INSTRUCTIONS TO FOLLOW:
Reproduce every record below exactly, with the pictures left out.

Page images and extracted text

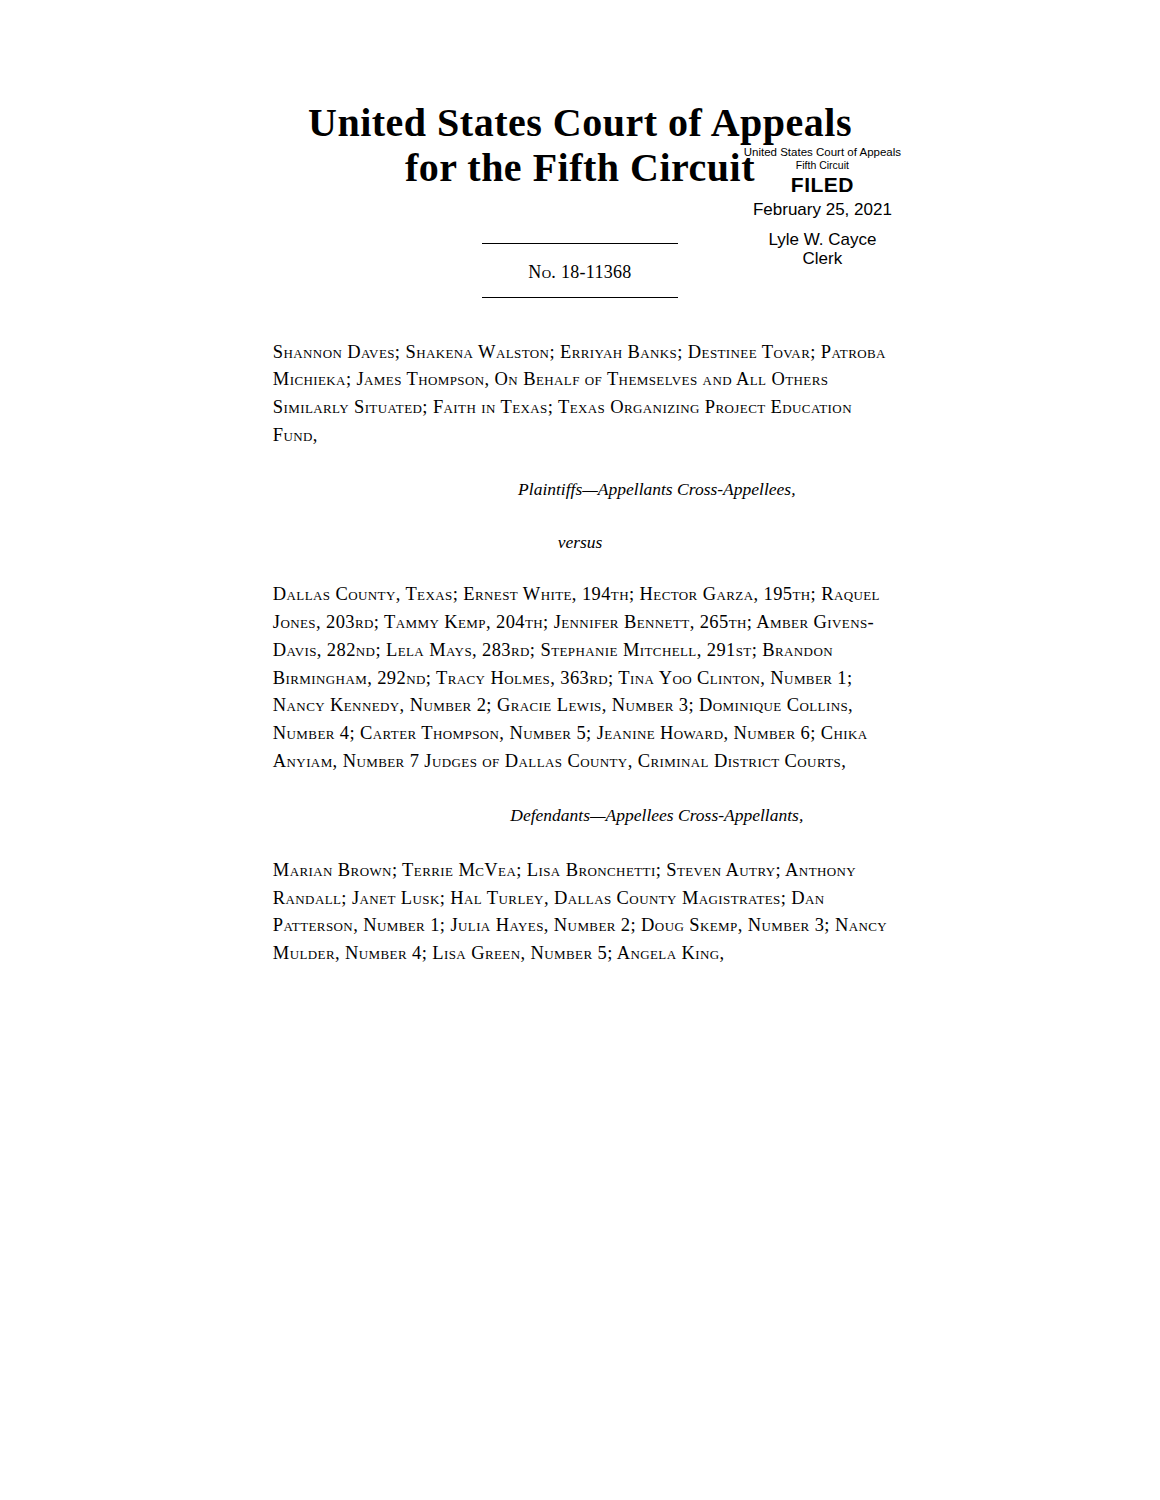United States Court of Appeals for the Fifth Circuit
United States Court of Appeals
Fifth Circuit
FILED
February 25, 2021
Lyle W. Cayce
Clerk
No. 18-11368
Shannon Daves; Shakena Walston; Erriyah Banks; Destinee Tovar; Patroba Michieka; James Thompson, On Behalf of Themselves and All Others Similarly Situated; Faith in Texas; Texas Organizing Project Education Fund,
Plaintiffs—Appellants Cross-Appellees,
versus
Dallas County, Texas; Ernest White, 194th; Hector Garza, 195th; Raquel Jones, 203rd; Tammy Kemp, 204th; Jennifer Bennett, 265th; Amber Givens-Davis, 282nd; Lela Mays, 283rd; Stephanie Mitchell, 291st; Brandon Birmingham, 292nd; Tracy Holmes, 363rd; Tina Yoo Clinton, Number 1; Nancy Kennedy, Number 2; Gracie Lewis, Number 3; Dominique Collins, Number 4; Carter Thompson, Number 5; Jeanine Howard, Number 6; Chika Anyiam, Number 7 Judges of Dallas County, Criminal District Courts,
Defendants—Appellees Cross-Appellants,
Marian Brown; Terrie McVea; Lisa Bronchetti; Steven Autry; Anthony Randall; Janet Lusk; Hal Turley, Dallas County Magistrates; Dan Patterson, Number 1; Julia Hayes, Number 2; Doug Skemp, Number 3; Nancy Mulder, Number 4; Lisa Green, Number 5; Angela King,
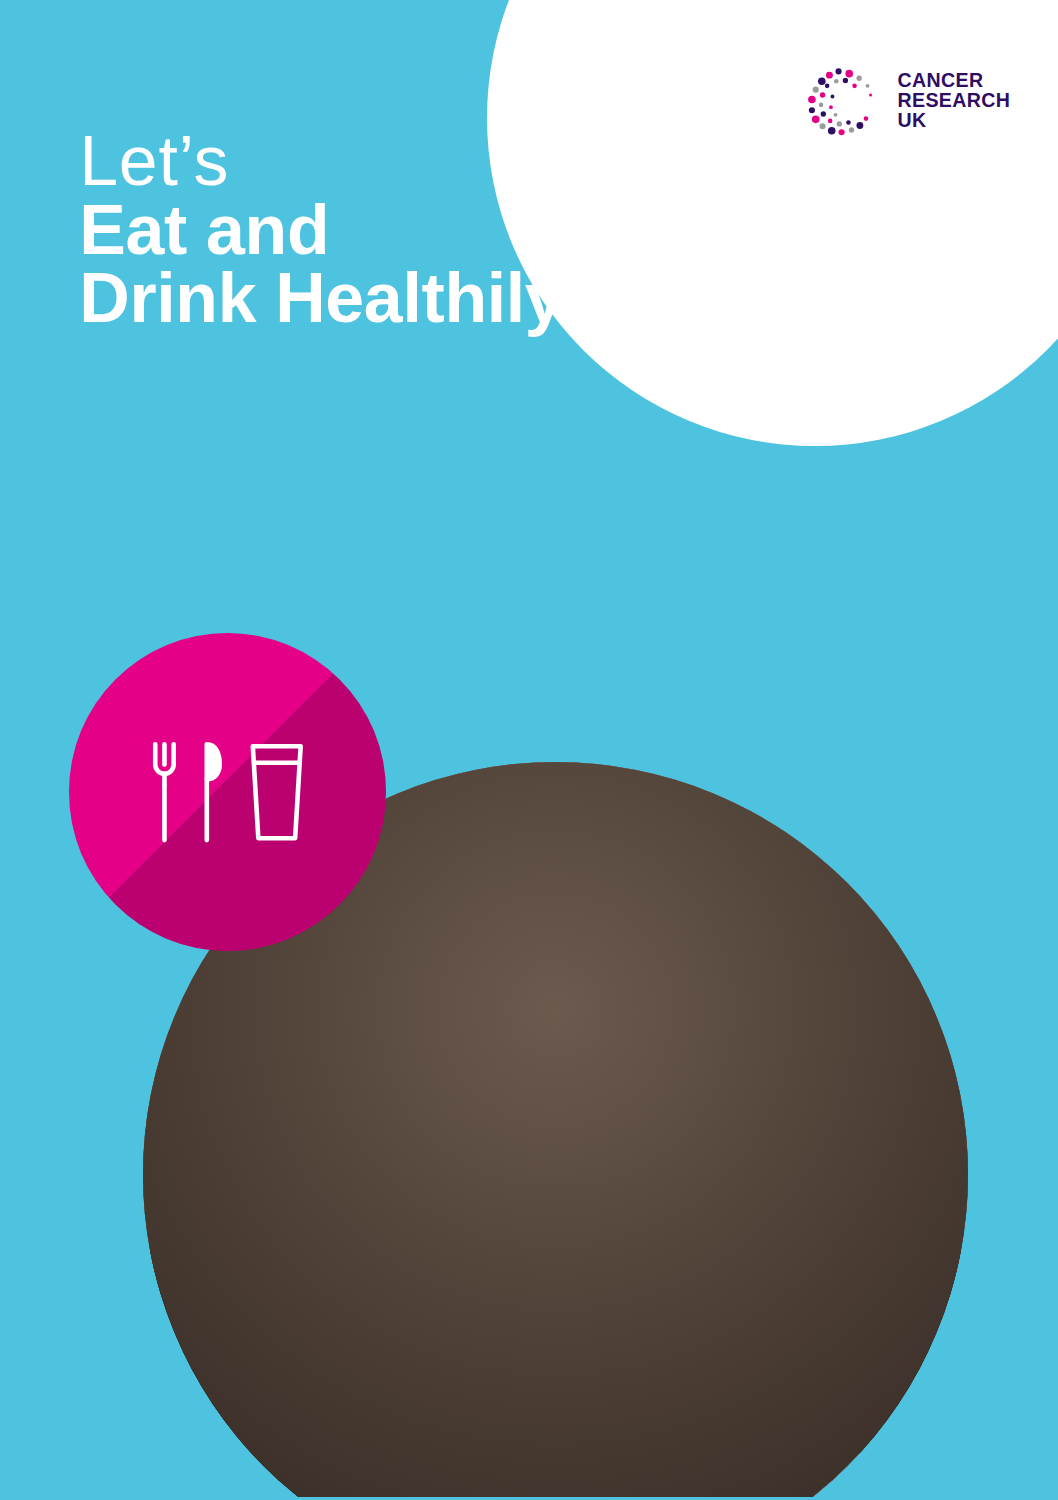Cancer
Research
UK
Let’s Eat and Drink Healthily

RESPONSE TO THIS EXERCISE:
United States Court of Appeals for the Fifth Circuit
United States Court of Appeals
Fifth Circuit
FILED
February 25, 2021
Lyle W. Cayce
Clerk
No. 18-11368
Shannon Daves; Shakena Walston; Erriyah Banks; Destinee Tovar; Patroba Michieka; James Thompson, On Behalf of Themselves and All Others Similarly Situated; Faith in Texas; Texas Organizing Project Education Fund,
Plaintiffs—Appellants Cross-Appellees,
versus
Dallas County, Texas; Ernest White, 194th; Hector Garza, 195th; Raquel Jones, 203rd; Tammy Kemp, 204th; Jennifer Bennett, 265th; Amber Givens-Davis, 282nd; Lela Mays, 283rd; Stephanie Mitchell, 291st; Brandon Birmingham, 292nd; Tracy Holmes, 363rd; Tina Yoo Clinton, Number 1; Nancy Kennedy, Number 2; Gracie Lewis, Number 3; Dominique Collins, Number 4; Carter Thompson, Number 5; Jeanine Howard, Number 6; Chika Anyiam, Number 7 Judges of Dallas County, Criminal District Courts,
Defendants—Appellees Cross-Appellants,
Marian Brown; Terrie McVea; Lisa Bronchetti; Steven Autry; Anthony Randall; Janet Lusk; Hal Turley, Dallas County Magistrates; Dan Patterson, Number 1; Julia Hayes, Number 2; Doug Skemp, Number 3; Nancy Mulder, Number 4; Lisa Green, Number 5; Angela King,
Cancer
Research
UK
Let’s Eat and Drink Healthily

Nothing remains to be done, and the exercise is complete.